Page text:

*** Block opens ***

Words are my favorite toys.
If you are lucky, you may find the records kept by the Guardian. I stumbled upon one years ago, every expenditure was listed. Clothes, paper, shoes, etc. Costs for upkeep of the ‘child’ and miscellaneous expenditures on their behalf.
I find the most interesting things in the loose paper files for different legal matters.
The loose papers are always the best part of any file, if they survive.
In 19th century Alabama some of the counties appointed a person to handle routine guardian returns. These records remained in private hands and were only recorded in court minutes if a complaint was made to the court. Lowndes county did this for a while. I don’t know if there was a legal basis for the practice or if the courts did it on their own.
Judy, what if Papa dies, and Mama re-marries? Is the new husband then the automatic guardian for his minor step-children? (It depends, right? On the laws of the time and place?)
I’m writing my ProGen proof argument assignment about which Mary Clark married Moses Gile 16 Apr 1754 in Amesbury, MA. My proof is hung up on whether a widow Mary Clark’s brother-in-law being bonded as the guardian of her 3 minor kids from her 1st marriage in 1755 means she couldn’t have remarried to Moses Gile in 1754.
The stepfather never automatically became guardian to his wife’s children. His interests were often considered inconsistent to those of the children — and certainly the interests of his children by the wife were inconsistent to the interests of the children of the first husband. So it’s irrelevant to the remarriage that the guardian was the uncle. A family member of the first husband was often appointed for the children of that first husband.

*** Block closes ***

Records supplied:
*** Block opens ***

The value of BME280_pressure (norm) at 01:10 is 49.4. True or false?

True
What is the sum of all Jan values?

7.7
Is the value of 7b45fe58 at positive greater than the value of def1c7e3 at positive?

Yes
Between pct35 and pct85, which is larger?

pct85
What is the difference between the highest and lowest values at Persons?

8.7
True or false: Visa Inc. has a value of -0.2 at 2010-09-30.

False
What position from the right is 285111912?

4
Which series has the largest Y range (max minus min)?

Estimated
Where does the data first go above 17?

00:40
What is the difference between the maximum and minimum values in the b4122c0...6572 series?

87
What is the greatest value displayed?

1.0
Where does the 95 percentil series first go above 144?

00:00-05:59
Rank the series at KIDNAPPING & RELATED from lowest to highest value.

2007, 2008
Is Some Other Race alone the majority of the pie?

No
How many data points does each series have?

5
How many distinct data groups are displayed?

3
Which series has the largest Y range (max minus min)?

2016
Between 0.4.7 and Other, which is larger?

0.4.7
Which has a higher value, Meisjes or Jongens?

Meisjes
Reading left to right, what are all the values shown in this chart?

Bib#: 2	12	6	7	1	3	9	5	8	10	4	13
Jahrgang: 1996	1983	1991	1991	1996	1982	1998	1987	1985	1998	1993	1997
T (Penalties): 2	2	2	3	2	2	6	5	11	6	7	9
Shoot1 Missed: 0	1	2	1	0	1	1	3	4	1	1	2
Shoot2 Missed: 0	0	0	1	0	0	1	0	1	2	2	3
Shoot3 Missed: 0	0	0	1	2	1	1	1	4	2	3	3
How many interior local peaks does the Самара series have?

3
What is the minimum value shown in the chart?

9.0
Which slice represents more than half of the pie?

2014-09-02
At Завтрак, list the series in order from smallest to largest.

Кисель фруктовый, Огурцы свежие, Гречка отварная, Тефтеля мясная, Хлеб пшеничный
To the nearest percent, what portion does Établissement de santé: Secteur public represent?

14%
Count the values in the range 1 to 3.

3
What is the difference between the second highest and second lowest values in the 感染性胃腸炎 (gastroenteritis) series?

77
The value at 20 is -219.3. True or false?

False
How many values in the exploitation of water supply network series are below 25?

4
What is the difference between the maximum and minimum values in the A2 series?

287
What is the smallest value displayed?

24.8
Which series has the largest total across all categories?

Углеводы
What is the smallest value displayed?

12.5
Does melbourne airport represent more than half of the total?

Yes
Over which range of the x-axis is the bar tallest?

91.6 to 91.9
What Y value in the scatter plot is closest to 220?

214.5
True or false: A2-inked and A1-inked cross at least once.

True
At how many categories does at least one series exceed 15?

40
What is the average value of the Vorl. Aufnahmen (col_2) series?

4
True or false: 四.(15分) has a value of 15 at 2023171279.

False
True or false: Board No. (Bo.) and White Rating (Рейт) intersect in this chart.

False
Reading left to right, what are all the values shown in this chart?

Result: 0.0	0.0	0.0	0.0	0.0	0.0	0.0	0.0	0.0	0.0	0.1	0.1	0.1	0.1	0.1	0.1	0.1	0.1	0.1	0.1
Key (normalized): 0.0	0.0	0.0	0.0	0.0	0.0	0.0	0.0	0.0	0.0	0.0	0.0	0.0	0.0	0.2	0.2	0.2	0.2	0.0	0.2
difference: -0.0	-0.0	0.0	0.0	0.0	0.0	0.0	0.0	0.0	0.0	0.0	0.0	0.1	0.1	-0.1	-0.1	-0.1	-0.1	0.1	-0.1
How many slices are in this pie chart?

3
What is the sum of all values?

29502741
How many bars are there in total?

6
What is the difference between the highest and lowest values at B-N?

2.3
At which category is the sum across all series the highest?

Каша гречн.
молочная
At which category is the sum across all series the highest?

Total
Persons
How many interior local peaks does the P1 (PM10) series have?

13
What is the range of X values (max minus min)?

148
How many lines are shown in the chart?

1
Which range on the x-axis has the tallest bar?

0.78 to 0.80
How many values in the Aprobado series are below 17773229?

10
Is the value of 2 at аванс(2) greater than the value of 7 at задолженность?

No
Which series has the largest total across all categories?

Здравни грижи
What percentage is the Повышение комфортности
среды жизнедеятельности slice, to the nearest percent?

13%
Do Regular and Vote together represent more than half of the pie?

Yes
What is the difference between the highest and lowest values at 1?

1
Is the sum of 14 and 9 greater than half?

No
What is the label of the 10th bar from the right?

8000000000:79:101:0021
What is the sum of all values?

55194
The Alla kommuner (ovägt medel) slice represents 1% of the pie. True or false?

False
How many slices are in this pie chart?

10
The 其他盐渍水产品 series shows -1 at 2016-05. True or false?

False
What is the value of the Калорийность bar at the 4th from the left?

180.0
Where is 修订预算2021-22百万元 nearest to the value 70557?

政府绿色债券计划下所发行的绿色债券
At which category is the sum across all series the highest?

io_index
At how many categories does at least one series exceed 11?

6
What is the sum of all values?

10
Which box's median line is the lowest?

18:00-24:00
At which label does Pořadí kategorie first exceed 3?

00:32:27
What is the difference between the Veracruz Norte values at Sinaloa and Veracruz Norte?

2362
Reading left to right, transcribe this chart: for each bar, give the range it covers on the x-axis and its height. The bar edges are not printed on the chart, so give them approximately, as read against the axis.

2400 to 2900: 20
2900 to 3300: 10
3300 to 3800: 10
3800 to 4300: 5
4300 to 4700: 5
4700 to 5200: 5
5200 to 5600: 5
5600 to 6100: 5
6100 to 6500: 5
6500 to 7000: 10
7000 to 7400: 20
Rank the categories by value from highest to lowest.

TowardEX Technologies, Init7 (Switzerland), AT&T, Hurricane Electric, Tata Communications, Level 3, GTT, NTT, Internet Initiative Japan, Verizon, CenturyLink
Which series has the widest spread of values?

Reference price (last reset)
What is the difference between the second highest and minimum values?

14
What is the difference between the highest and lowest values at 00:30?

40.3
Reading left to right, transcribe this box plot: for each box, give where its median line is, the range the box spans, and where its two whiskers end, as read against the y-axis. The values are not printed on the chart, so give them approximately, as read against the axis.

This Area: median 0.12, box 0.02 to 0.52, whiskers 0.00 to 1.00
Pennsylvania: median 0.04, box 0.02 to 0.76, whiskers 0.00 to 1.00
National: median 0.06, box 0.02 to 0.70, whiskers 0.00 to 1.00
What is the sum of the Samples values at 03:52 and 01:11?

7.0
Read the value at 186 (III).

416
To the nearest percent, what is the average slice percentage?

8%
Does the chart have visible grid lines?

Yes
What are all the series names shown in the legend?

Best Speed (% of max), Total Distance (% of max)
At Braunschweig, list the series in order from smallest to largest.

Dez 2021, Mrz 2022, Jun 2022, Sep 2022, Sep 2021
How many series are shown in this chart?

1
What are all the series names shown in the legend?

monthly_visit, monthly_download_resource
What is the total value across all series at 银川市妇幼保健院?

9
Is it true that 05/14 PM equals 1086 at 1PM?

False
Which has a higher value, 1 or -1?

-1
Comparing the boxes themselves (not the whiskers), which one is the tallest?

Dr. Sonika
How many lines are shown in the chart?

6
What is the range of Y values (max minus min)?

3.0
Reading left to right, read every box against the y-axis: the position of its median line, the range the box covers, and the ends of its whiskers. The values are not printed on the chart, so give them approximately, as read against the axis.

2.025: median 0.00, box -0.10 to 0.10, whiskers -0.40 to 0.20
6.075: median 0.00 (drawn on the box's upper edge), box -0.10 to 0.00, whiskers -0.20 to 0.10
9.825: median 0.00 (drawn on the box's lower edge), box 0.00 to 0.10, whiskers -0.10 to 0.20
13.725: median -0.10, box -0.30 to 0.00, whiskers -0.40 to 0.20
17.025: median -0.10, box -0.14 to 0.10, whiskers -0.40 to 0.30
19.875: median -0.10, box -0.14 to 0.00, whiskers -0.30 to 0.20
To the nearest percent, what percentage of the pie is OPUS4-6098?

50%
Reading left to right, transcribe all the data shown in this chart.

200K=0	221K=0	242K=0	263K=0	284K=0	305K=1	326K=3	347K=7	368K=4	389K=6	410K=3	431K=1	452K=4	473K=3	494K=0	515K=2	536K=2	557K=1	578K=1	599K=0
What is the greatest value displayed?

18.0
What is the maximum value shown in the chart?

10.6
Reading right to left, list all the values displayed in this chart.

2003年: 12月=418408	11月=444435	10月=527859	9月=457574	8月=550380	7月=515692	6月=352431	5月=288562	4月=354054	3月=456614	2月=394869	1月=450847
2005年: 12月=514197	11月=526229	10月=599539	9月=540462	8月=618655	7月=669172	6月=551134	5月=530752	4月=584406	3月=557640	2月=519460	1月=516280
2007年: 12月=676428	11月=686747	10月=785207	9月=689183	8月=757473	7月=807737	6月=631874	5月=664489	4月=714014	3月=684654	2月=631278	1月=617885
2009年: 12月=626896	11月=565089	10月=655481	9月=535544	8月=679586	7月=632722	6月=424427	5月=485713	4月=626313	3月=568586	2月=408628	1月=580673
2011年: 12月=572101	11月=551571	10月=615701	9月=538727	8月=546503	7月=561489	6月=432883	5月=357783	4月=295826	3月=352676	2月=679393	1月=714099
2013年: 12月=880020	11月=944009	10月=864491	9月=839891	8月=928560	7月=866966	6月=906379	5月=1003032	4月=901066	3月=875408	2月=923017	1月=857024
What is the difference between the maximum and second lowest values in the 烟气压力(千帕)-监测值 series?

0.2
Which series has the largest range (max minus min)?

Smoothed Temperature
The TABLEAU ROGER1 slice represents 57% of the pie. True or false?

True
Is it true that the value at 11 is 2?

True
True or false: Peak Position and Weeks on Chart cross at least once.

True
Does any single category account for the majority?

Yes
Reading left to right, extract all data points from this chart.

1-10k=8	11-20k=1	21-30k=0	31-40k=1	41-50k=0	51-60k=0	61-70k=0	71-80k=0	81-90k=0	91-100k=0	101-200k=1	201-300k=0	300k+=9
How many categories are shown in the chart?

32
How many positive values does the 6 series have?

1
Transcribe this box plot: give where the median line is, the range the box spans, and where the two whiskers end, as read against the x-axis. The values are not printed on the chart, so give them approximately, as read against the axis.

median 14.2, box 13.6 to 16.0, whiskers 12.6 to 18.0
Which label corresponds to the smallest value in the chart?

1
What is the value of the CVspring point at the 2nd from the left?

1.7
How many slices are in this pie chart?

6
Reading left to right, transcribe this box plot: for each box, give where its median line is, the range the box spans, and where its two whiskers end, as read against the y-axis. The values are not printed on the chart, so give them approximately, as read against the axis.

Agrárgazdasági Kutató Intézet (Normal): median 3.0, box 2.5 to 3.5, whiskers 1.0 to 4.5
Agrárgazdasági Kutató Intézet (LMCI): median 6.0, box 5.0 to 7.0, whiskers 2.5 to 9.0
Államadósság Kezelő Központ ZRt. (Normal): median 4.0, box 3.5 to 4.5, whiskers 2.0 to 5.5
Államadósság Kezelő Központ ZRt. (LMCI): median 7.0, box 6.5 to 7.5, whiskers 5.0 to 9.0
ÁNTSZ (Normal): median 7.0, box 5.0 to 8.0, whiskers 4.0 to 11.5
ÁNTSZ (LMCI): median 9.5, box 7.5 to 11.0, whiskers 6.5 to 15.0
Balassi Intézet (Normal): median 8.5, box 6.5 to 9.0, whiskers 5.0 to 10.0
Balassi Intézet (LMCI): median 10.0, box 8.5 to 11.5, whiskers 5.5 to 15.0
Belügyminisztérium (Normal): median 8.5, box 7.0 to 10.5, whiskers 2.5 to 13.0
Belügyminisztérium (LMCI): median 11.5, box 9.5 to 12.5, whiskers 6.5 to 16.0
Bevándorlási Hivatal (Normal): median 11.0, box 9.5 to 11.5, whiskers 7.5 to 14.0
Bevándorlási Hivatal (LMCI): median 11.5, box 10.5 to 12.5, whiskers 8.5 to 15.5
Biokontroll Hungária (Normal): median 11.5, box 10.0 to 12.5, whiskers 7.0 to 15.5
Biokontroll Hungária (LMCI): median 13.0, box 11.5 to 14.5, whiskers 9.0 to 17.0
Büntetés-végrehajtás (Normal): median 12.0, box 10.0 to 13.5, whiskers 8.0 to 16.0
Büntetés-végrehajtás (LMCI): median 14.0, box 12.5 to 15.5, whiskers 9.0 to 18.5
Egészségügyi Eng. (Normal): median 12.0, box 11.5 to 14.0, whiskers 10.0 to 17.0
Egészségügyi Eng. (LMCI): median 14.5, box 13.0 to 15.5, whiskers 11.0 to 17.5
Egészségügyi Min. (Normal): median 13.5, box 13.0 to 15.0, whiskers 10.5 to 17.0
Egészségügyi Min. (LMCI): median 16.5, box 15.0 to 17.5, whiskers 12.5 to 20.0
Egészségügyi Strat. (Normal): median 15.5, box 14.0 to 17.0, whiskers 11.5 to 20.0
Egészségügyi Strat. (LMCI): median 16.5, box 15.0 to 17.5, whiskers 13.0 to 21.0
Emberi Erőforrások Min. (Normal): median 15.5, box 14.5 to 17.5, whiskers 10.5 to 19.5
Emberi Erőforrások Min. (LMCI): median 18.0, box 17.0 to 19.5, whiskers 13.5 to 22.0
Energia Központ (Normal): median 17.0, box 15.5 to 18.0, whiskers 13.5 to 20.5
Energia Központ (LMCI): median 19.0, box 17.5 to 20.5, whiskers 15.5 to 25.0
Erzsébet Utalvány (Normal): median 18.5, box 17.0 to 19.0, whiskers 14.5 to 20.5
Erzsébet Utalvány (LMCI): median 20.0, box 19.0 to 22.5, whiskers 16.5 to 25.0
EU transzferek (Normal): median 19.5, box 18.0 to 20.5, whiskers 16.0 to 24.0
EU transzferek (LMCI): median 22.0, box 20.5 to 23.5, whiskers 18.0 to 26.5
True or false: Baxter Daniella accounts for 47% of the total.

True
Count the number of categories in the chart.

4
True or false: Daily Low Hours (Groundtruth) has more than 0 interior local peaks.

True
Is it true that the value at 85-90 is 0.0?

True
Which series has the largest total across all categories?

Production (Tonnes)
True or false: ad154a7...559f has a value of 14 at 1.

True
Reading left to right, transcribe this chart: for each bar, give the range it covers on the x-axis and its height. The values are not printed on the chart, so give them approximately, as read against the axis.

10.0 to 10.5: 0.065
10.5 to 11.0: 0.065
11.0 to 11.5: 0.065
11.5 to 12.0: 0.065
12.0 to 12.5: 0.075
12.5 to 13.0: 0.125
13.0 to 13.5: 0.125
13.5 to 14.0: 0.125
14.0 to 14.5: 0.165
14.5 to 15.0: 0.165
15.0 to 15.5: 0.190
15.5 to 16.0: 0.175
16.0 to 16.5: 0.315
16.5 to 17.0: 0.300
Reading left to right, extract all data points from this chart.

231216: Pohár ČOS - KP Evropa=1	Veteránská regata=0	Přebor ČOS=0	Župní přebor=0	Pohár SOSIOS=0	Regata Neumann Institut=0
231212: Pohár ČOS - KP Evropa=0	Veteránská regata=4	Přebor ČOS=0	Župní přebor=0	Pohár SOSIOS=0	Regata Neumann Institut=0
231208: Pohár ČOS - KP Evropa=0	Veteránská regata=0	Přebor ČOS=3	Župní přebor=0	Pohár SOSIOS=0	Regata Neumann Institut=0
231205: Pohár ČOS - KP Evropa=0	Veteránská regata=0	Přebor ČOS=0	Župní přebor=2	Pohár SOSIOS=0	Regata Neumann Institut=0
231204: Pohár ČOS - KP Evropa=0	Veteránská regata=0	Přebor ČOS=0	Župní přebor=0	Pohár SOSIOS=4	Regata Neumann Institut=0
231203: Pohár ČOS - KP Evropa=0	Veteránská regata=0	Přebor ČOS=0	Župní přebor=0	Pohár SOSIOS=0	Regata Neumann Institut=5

*** Block closes ***

Request 1: According to the guardianship discussion, which Alabama county, for a while, appointed a person to handle routine guardian returns?
Request 2: Using the reason the guardianship discussion gives, explain why a stepfather did not automatically become guardian of his wife's children.
The material has no connection to the guardianship discussion.

Written solution 1: Lowndes County.

Written solution 2: His interests were often considered inconsistent with those of the children. The interests of his own children by the wife were also inconsistent with the interests of the first husband's children.